Detail

Conference Designing Spaces Sound Design

ON SITE Meidinger-Saal Thursday, May 07, 12:30

From Pixels to Waveforms: How AI Bridges the Gap Between Picture and Sound

Video on demand

In animation and VFX production, sound design often begins where the visual pipeline ends – but what if the pipeline itself could kickstart the audio process? Christoph Groß-Fengels built a set of AI-powered tools that do exactly that: they watch your edit, understand what’s on screen, and suggest sounds before a sound designer even opens a session.

In this 45-minute talk, Christoph demonstrates a custom Python-based workflow designed to slot into existing post-production pipelines.
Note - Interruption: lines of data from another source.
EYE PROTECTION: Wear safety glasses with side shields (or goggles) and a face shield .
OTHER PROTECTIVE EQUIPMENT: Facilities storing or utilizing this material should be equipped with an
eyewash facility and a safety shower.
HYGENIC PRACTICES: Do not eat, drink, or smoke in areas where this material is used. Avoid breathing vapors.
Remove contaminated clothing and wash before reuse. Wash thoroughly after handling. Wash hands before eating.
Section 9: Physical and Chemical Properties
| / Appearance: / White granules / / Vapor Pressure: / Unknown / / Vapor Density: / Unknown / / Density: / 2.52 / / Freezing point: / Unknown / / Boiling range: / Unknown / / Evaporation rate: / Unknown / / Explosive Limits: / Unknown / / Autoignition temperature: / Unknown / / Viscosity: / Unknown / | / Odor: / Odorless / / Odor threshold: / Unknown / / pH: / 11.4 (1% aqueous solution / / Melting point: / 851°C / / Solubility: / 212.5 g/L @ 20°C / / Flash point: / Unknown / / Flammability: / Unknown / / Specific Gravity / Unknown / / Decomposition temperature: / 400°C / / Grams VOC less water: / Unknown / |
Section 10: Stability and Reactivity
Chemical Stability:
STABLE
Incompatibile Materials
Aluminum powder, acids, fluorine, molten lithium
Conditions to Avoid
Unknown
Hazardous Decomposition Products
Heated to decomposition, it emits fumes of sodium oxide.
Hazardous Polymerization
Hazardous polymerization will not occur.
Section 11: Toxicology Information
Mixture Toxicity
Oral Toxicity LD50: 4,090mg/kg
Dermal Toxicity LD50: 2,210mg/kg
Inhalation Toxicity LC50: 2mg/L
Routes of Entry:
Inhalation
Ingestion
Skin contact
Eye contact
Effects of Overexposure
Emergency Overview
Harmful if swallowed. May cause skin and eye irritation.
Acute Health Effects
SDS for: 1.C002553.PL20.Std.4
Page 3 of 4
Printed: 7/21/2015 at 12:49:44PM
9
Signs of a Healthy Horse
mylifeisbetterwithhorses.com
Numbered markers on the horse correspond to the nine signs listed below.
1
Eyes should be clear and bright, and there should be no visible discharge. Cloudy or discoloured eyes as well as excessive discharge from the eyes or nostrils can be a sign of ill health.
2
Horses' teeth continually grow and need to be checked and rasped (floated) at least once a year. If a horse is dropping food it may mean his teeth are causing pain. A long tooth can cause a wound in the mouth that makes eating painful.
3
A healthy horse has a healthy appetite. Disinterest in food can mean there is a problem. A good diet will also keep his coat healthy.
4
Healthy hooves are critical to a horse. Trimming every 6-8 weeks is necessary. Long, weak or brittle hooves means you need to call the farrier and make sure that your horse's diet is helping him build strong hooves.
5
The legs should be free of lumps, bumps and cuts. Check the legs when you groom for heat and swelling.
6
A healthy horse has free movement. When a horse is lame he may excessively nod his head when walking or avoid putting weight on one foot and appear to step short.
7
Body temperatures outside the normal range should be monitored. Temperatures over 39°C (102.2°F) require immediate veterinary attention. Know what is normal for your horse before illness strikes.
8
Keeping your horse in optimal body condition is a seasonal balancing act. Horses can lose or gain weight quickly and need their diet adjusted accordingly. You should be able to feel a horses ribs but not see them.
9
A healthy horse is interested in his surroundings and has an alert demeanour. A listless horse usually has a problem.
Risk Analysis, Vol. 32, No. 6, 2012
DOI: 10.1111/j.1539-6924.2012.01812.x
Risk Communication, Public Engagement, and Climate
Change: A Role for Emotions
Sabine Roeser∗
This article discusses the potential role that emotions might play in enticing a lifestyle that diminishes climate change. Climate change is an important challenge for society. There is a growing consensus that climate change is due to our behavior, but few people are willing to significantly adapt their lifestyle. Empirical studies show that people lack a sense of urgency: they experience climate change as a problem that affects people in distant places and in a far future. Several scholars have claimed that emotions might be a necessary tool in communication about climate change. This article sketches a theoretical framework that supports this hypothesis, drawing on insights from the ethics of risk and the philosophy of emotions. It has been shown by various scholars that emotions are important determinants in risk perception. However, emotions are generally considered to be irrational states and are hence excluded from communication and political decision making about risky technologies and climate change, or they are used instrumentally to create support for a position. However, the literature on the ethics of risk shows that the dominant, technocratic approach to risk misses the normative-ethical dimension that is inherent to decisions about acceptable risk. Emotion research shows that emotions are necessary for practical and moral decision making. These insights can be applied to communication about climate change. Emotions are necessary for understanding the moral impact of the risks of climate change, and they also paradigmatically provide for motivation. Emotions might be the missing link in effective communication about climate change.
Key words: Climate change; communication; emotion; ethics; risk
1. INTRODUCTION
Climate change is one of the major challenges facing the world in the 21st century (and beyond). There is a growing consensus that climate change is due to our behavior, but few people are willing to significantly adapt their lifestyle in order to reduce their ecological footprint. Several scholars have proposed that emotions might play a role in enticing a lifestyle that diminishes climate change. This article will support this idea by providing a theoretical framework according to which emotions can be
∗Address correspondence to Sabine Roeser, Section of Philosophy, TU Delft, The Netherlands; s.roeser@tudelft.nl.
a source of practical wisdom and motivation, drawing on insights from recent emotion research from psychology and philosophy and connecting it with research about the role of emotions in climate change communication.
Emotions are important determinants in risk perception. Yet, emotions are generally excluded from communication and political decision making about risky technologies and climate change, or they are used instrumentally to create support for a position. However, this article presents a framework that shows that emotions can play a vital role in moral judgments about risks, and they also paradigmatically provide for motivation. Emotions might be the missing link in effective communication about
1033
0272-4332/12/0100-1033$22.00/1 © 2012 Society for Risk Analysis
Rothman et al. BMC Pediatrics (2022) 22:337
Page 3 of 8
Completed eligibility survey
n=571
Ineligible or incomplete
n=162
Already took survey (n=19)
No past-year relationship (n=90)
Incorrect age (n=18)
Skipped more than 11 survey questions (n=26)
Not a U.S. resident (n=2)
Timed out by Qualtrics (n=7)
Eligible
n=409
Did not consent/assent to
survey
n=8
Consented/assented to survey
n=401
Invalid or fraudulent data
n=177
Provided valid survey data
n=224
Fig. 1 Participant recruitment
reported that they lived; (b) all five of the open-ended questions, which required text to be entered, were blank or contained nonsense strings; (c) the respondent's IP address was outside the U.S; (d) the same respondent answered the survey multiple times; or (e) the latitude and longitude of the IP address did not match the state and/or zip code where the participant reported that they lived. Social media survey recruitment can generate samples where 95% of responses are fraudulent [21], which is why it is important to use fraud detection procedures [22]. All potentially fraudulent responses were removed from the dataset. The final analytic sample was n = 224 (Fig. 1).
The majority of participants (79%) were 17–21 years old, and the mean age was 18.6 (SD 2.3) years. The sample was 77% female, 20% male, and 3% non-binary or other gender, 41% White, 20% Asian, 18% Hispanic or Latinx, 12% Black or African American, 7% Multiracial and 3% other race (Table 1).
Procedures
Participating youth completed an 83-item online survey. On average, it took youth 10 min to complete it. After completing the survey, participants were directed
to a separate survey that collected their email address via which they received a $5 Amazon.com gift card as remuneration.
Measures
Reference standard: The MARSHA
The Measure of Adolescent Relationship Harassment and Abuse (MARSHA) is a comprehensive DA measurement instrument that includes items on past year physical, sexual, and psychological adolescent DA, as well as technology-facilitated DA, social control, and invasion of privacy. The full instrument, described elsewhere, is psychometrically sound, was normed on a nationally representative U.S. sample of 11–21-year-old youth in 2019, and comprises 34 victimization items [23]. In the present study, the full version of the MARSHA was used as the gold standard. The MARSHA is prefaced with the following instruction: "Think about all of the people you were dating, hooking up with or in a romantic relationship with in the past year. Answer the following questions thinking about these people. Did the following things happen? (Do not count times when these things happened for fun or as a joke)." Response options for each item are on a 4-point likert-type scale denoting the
The system automatically detects every cut in a video, extracts key frames, and sends them to a vision AI (Google Vision API) for content analysis – identifying objects, environments, actions, and mood. Based on these visual tags, it searches a local sound effects library for matching audio and assembles a first-pass sound bed. On top of that, it generates a synchronized MIDI file aligned to every edit point, giving composers a rhythmic and structural blueprint that mirrors the visual rhythm of the piece.

For teams working on animation or VFX-heavy projects, this means the sound department gets a head start while picture is still being finalized. Instead of waiting for picture lock, the pipeline can generate preliminary sound passes that evolve alongside the visual edit – a workflow that mirrors how previs and techvis already function on the image side.

Christoph also covers supporting automation tools he developed: local speech recognition (Whisper) for metadata tagging of audio assets, API-driven loudness normalization to broadcast standards (EBU R128), and automated audio-video muxing – all eliminating repetitive manual steps familiar to anyone running a production pipeline.

Through live demos and real examples, the talk honestly examines where AI delivers genuine time savings, where it produces surprisingly useful creative suggestions – and where human ears, dramaturgical instinct, and artistic judgment remain irreplaceable. A talk for pipeline TDs, production supervisors, sound designers, and anyone curious about where AI fits into the audio side of their production workflow.

Christoph Groß-Fengels, Founder, 42 Sounds

Christoph Groß-Fengels is the founder of 42 Sounds, a Hamburg-based studio specializing in sound branding, audio strategy, and AI-driven audio solutions. With over 20 years of experience in the audio industry, he has created music and sonic identities for brands including BMW, McDonald’s, Siemens, Bosch, TUI, DATEV, EnBW, Kölnmesse, Olympus, and bonprix.

Christoph combines deep expertise in sound design and brand strategy with hands-on software development. He builds custom AI-powered tools and automated workflows that bridge the gap between visual production pipelines and audio post-production – from computer-vision-based cut detection and intelligent sound matching to automated metadata management and loudness compliance.

A regular speaker at industry events, Christoph presented his AI-powered sound design workflows at the Tonmeistertagung 2025 in Düsseldorf to an audience of professional audio engineers and producers. His work has been recognized with awards including the Red Dot Design Award and multiple Better Sound Awards.